I think we are to take it that the creatures born in this faux nebula are the space jellyfish from Encounter at Farpoint. Which, OK, fine. It's fan service, but it doesn't take half an hour and the jellyfish don't murder anyone, so I'm cool with it. The CGI was pretty.

Then we have the Changeling Hunt, which was dumb, dumb, dumb, and again is a re-do of a better told story in DS9. You mean to tell me that, in less than 4 hours, Seven of Nine can search a ship of 500 people for a Changeling Bucket(tm), and that the bucket looks exactly like Odo's for some reason? Didn't Odo receive a Bajoran flower pot as a gift or something? That's akin to dressing every Jedi in post-1977 Star Wars like Obi Wan's desert gear. You're doing it because the fans recognize it (Yaay clap clap clap), not because it makes sense in the story. Which characterizes an awful lot of this season of Picard.

This episode hopefully has wrapped up the Frau Farbissina I mean Vadic plot for a good long while. I just never bought her as a credible villain. Her scene with the talking fat blob also left me cold. Why is every universe threatening baddie blessed with a dark, booming, low voice? Salome Jens was scarier than this.
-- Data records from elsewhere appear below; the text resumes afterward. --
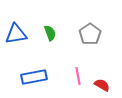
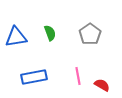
blue triangle: moved 3 px down
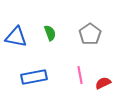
blue triangle: rotated 20 degrees clockwise
pink line: moved 2 px right, 1 px up
red semicircle: moved 1 px right, 2 px up; rotated 56 degrees counterclockwise
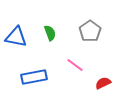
gray pentagon: moved 3 px up
pink line: moved 5 px left, 10 px up; rotated 42 degrees counterclockwise
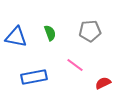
gray pentagon: rotated 30 degrees clockwise
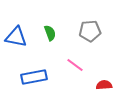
red semicircle: moved 1 px right, 2 px down; rotated 21 degrees clockwise
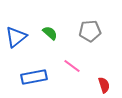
green semicircle: rotated 28 degrees counterclockwise
blue triangle: rotated 50 degrees counterclockwise
pink line: moved 3 px left, 1 px down
red semicircle: rotated 77 degrees clockwise
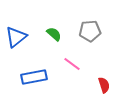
green semicircle: moved 4 px right, 1 px down
pink line: moved 2 px up
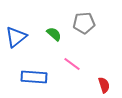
gray pentagon: moved 6 px left, 8 px up
blue rectangle: rotated 15 degrees clockwise
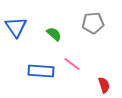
gray pentagon: moved 9 px right
blue triangle: moved 10 px up; rotated 25 degrees counterclockwise
blue rectangle: moved 7 px right, 6 px up
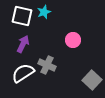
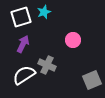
white square: moved 1 px left, 1 px down; rotated 30 degrees counterclockwise
white semicircle: moved 1 px right, 2 px down
gray square: rotated 24 degrees clockwise
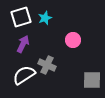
cyan star: moved 1 px right, 6 px down
gray square: rotated 24 degrees clockwise
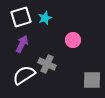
purple arrow: moved 1 px left
gray cross: moved 1 px up
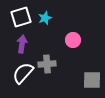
purple arrow: rotated 18 degrees counterclockwise
gray cross: rotated 30 degrees counterclockwise
white semicircle: moved 1 px left, 2 px up; rotated 15 degrees counterclockwise
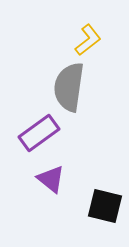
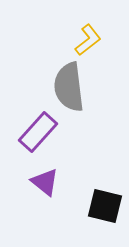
gray semicircle: rotated 15 degrees counterclockwise
purple rectangle: moved 1 px left, 1 px up; rotated 12 degrees counterclockwise
purple triangle: moved 6 px left, 3 px down
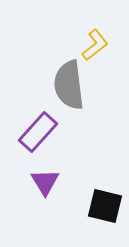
yellow L-shape: moved 7 px right, 5 px down
gray semicircle: moved 2 px up
purple triangle: rotated 20 degrees clockwise
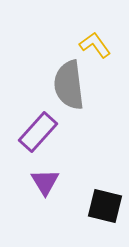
yellow L-shape: rotated 88 degrees counterclockwise
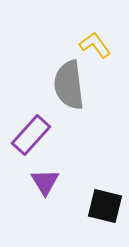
purple rectangle: moved 7 px left, 3 px down
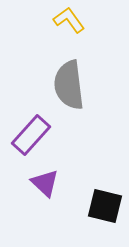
yellow L-shape: moved 26 px left, 25 px up
purple triangle: moved 1 px down; rotated 16 degrees counterclockwise
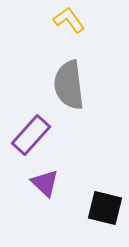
black square: moved 2 px down
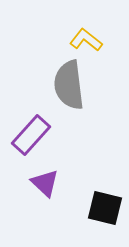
yellow L-shape: moved 17 px right, 20 px down; rotated 16 degrees counterclockwise
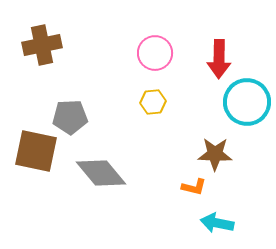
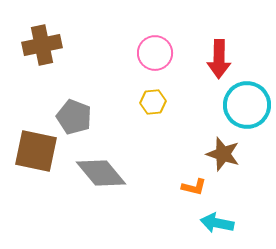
cyan circle: moved 3 px down
gray pentagon: moved 4 px right; rotated 24 degrees clockwise
brown star: moved 8 px right; rotated 16 degrees clockwise
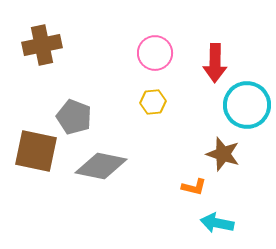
red arrow: moved 4 px left, 4 px down
gray diamond: moved 7 px up; rotated 39 degrees counterclockwise
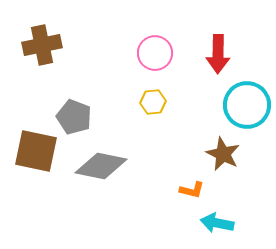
red arrow: moved 3 px right, 9 px up
brown star: rotated 8 degrees clockwise
orange L-shape: moved 2 px left, 3 px down
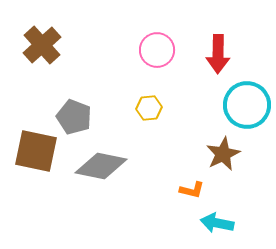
brown cross: rotated 30 degrees counterclockwise
pink circle: moved 2 px right, 3 px up
yellow hexagon: moved 4 px left, 6 px down
brown star: rotated 20 degrees clockwise
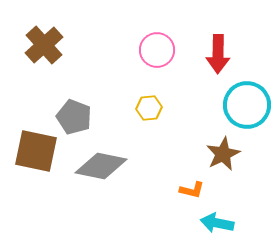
brown cross: moved 2 px right
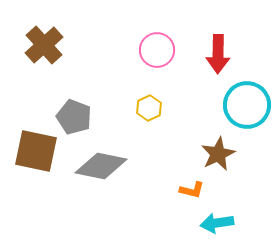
yellow hexagon: rotated 20 degrees counterclockwise
brown star: moved 5 px left
cyan arrow: rotated 20 degrees counterclockwise
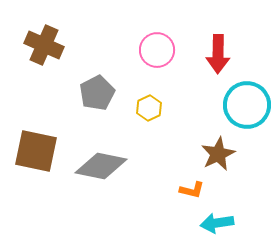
brown cross: rotated 24 degrees counterclockwise
gray pentagon: moved 23 px right, 24 px up; rotated 24 degrees clockwise
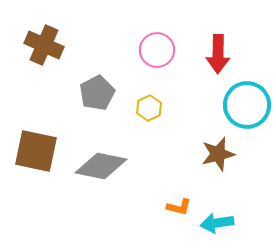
brown star: rotated 12 degrees clockwise
orange L-shape: moved 13 px left, 17 px down
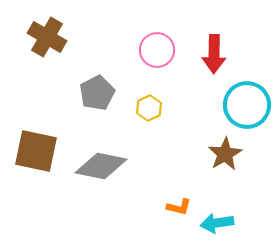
brown cross: moved 3 px right, 8 px up; rotated 6 degrees clockwise
red arrow: moved 4 px left
brown star: moved 7 px right; rotated 16 degrees counterclockwise
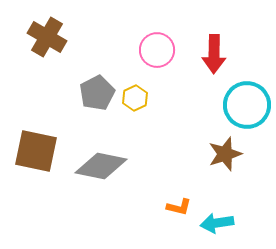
yellow hexagon: moved 14 px left, 10 px up
brown star: rotated 12 degrees clockwise
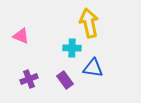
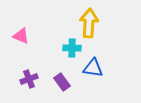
yellow arrow: rotated 16 degrees clockwise
purple rectangle: moved 3 px left, 2 px down
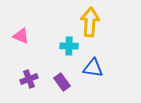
yellow arrow: moved 1 px right, 1 px up
cyan cross: moved 3 px left, 2 px up
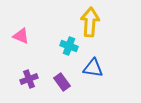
cyan cross: rotated 18 degrees clockwise
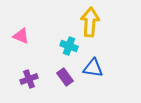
purple rectangle: moved 3 px right, 5 px up
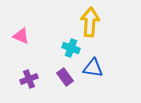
cyan cross: moved 2 px right, 2 px down
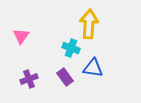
yellow arrow: moved 1 px left, 2 px down
pink triangle: rotated 42 degrees clockwise
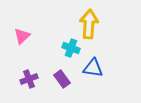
pink triangle: moved 1 px right; rotated 12 degrees clockwise
purple rectangle: moved 3 px left, 2 px down
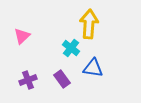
cyan cross: rotated 18 degrees clockwise
purple cross: moved 1 px left, 1 px down
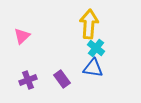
cyan cross: moved 25 px right
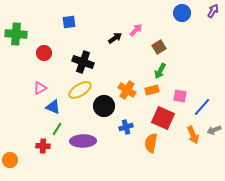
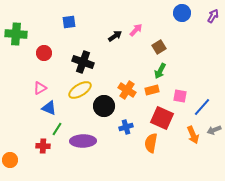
purple arrow: moved 5 px down
black arrow: moved 2 px up
blue triangle: moved 4 px left, 1 px down
red square: moved 1 px left
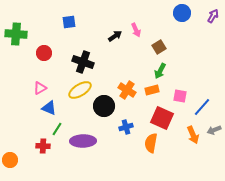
pink arrow: rotated 112 degrees clockwise
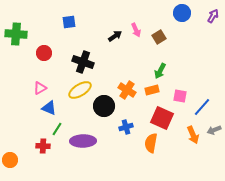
brown square: moved 10 px up
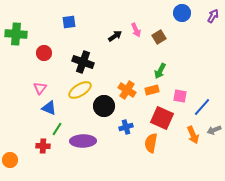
pink triangle: rotated 24 degrees counterclockwise
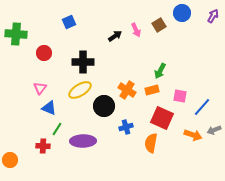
blue square: rotated 16 degrees counterclockwise
brown square: moved 12 px up
black cross: rotated 20 degrees counterclockwise
orange arrow: rotated 48 degrees counterclockwise
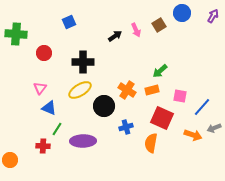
green arrow: rotated 21 degrees clockwise
gray arrow: moved 2 px up
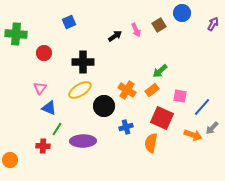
purple arrow: moved 8 px down
orange rectangle: rotated 24 degrees counterclockwise
gray arrow: moved 2 px left; rotated 24 degrees counterclockwise
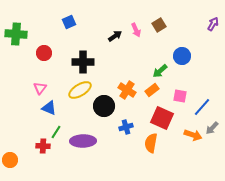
blue circle: moved 43 px down
green line: moved 1 px left, 3 px down
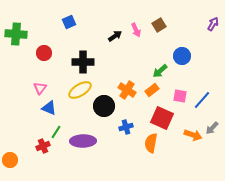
blue line: moved 7 px up
red cross: rotated 24 degrees counterclockwise
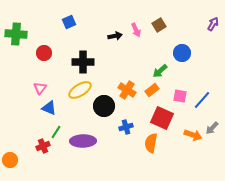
black arrow: rotated 24 degrees clockwise
blue circle: moved 3 px up
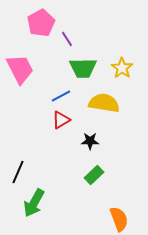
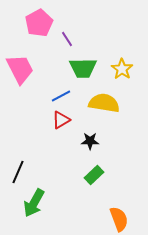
pink pentagon: moved 2 px left
yellow star: moved 1 px down
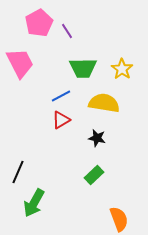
purple line: moved 8 px up
pink trapezoid: moved 6 px up
black star: moved 7 px right, 3 px up; rotated 12 degrees clockwise
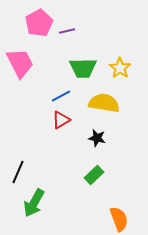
purple line: rotated 70 degrees counterclockwise
yellow star: moved 2 px left, 1 px up
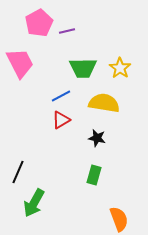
green rectangle: rotated 30 degrees counterclockwise
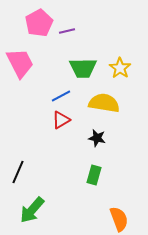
green arrow: moved 2 px left, 7 px down; rotated 12 degrees clockwise
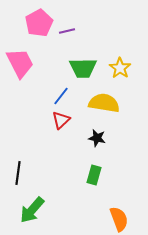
blue line: rotated 24 degrees counterclockwise
red triangle: rotated 12 degrees counterclockwise
black line: moved 1 px down; rotated 15 degrees counterclockwise
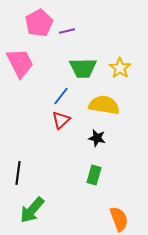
yellow semicircle: moved 2 px down
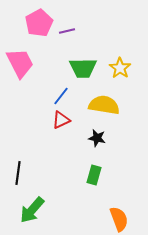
red triangle: rotated 18 degrees clockwise
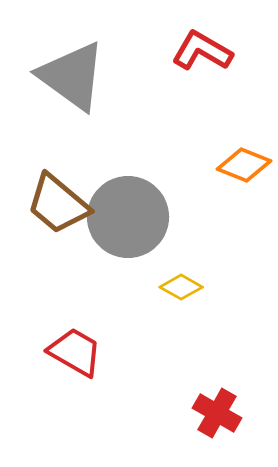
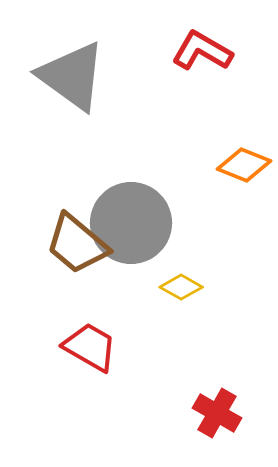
brown trapezoid: moved 19 px right, 40 px down
gray circle: moved 3 px right, 6 px down
red trapezoid: moved 15 px right, 5 px up
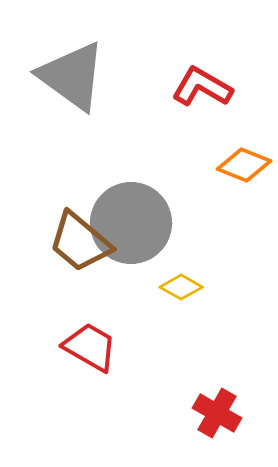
red L-shape: moved 36 px down
brown trapezoid: moved 3 px right, 2 px up
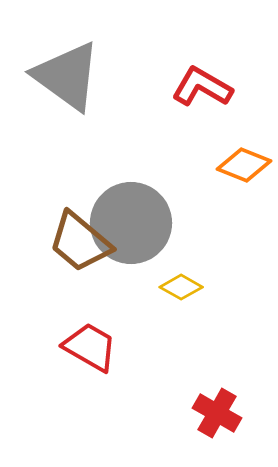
gray triangle: moved 5 px left
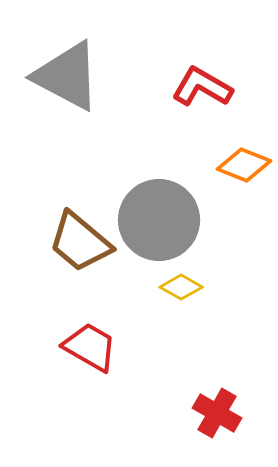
gray triangle: rotated 8 degrees counterclockwise
gray circle: moved 28 px right, 3 px up
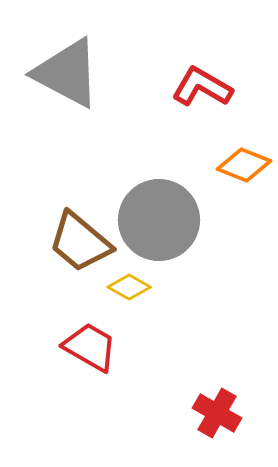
gray triangle: moved 3 px up
yellow diamond: moved 52 px left
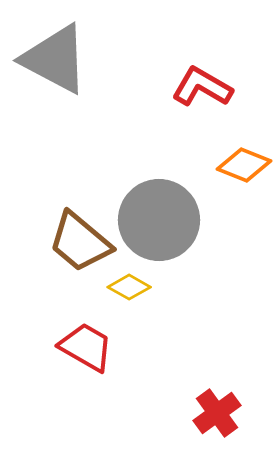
gray triangle: moved 12 px left, 14 px up
red trapezoid: moved 4 px left
red cross: rotated 24 degrees clockwise
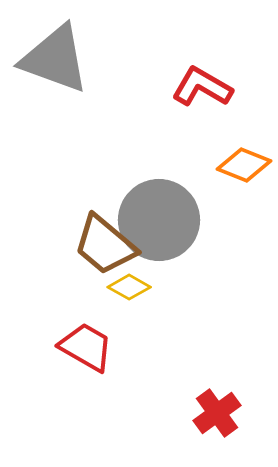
gray triangle: rotated 8 degrees counterclockwise
brown trapezoid: moved 25 px right, 3 px down
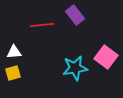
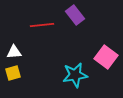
cyan star: moved 7 px down
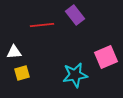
pink square: rotated 30 degrees clockwise
yellow square: moved 9 px right
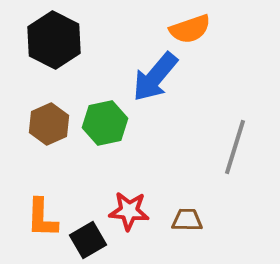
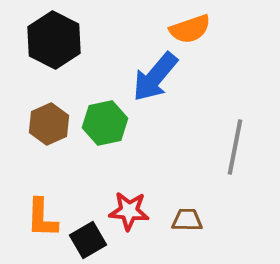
gray line: rotated 6 degrees counterclockwise
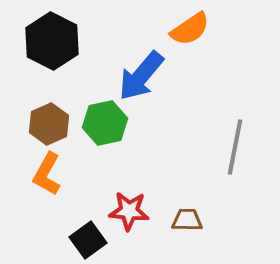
orange semicircle: rotated 15 degrees counterclockwise
black hexagon: moved 2 px left, 1 px down
blue arrow: moved 14 px left, 1 px up
orange L-shape: moved 5 px right, 44 px up; rotated 27 degrees clockwise
black square: rotated 6 degrees counterclockwise
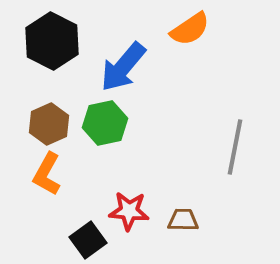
blue arrow: moved 18 px left, 9 px up
brown trapezoid: moved 4 px left
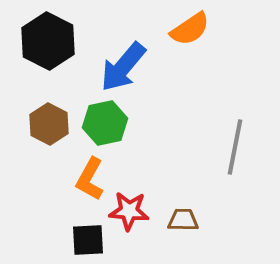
black hexagon: moved 4 px left
brown hexagon: rotated 9 degrees counterclockwise
orange L-shape: moved 43 px right, 5 px down
black square: rotated 33 degrees clockwise
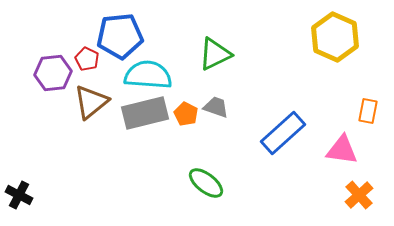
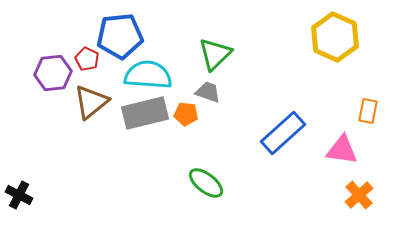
green triangle: rotated 18 degrees counterclockwise
gray trapezoid: moved 8 px left, 15 px up
orange pentagon: rotated 20 degrees counterclockwise
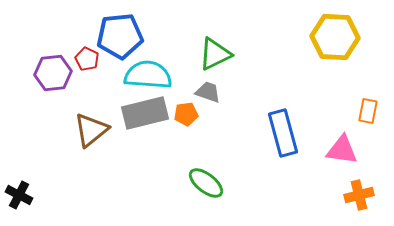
yellow hexagon: rotated 21 degrees counterclockwise
green triangle: rotated 18 degrees clockwise
brown triangle: moved 28 px down
orange pentagon: rotated 15 degrees counterclockwise
blue rectangle: rotated 63 degrees counterclockwise
orange cross: rotated 28 degrees clockwise
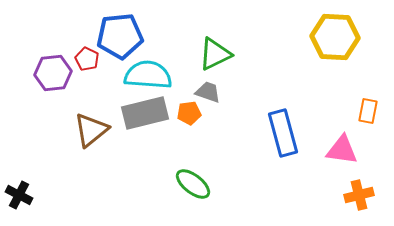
orange pentagon: moved 3 px right, 1 px up
green ellipse: moved 13 px left, 1 px down
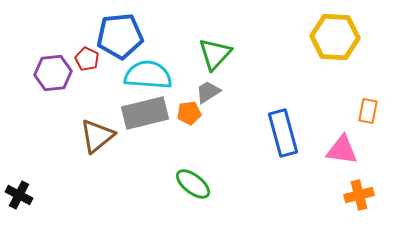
green triangle: rotated 21 degrees counterclockwise
gray trapezoid: rotated 52 degrees counterclockwise
brown triangle: moved 6 px right, 6 px down
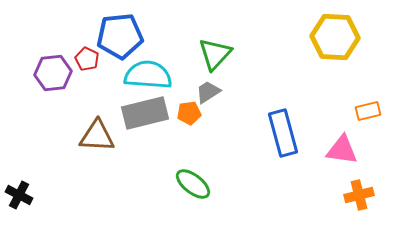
orange rectangle: rotated 65 degrees clockwise
brown triangle: rotated 42 degrees clockwise
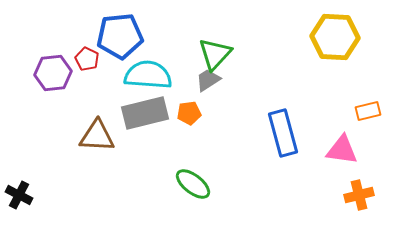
gray trapezoid: moved 12 px up
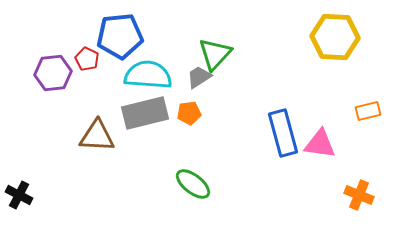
gray trapezoid: moved 9 px left, 3 px up
pink triangle: moved 22 px left, 6 px up
orange cross: rotated 36 degrees clockwise
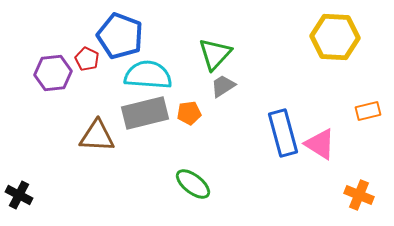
blue pentagon: rotated 27 degrees clockwise
gray trapezoid: moved 24 px right, 9 px down
pink triangle: rotated 24 degrees clockwise
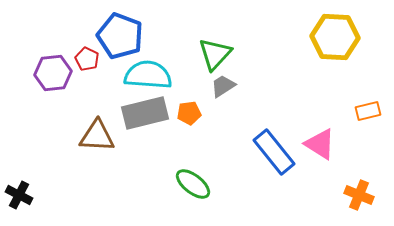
blue rectangle: moved 9 px left, 19 px down; rotated 24 degrees counterclockwise
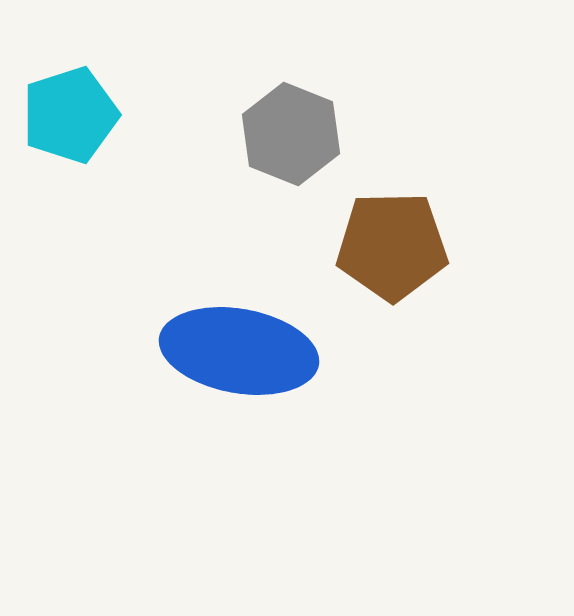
There was no Worf/Raffi in this episode at all. Which, to be honest, was a nice break, since that was by far the Kurtzmaniest crap in this season.

Minor production notes: this episode is still darker than the Long Night in Game of Thrones, and the shakycam makes me want to f$%^ing barf.


Ultimately, this felt like the conclusion of a story, which is oddly satisfying, after Star Trek having had narrative blue balls for the past six years. The story was frequently quite dumb, but no one decapitated anyone, the good guys were finally nice to one another, and a few of the emotional scenes worked. It's amazing how much letting actors we love portray characters we love without murder and strife getting in the way can paper over storytelling deficiencies (which are legion).

So I'm at a 6 on this.
It's solidly average. Why did we have to waste 4 hours to get here? And will this run of mediocre (in the true sense of the word) quality continue?


Click to embiggen!


  1. Um. Your chart doesn't make any sense. Or... is that the point?

    1. The chart is like a cone of possibility. I could see it being as good as Generations, or as bad as ST2009. But most likely it will land at Star Trek Beyond.

  2. I agree with this review almost 100%
    but about this part: "You mean to tell me that, in less than 4 hours, Seven of Nine can search a ship of 500 people for a Changeling Bucket(tm)"

    I'm pretty sure it was clear, that Seven was just searching the quarters of the crewman, that the changeling impersonated.

    1. But a changeling could be literally anyone - not to mention any thing, such as a bulkhead.

      There is just no way to find a single bucket on a starship that big within the time allotted, at least not via manual search, which is what was portrayed (probably to remind people of Star Trek VI).

  3. "Starfleet provided him the only family he needed."

    I read it as not necessarily his honest feeling but judging what his audience wanted to hear. He hesitated for a moment on who to talk to and then chose the cadets with something inspirational that would not have them worry about choosing between career and family. and now he realized he made a big mistake. For me, that actually landed really well for once.

    1. I get where you're coming from, but I don't buy it. When has Picard ever been anything but direct and truthful with people, even if it might be something they didn't want to hear?

      The Picard answer should be "We make sacrifices for this life, to be sure, and those sacrifices are of important parts of the human experience. But for people like us, the rewards outweigh them."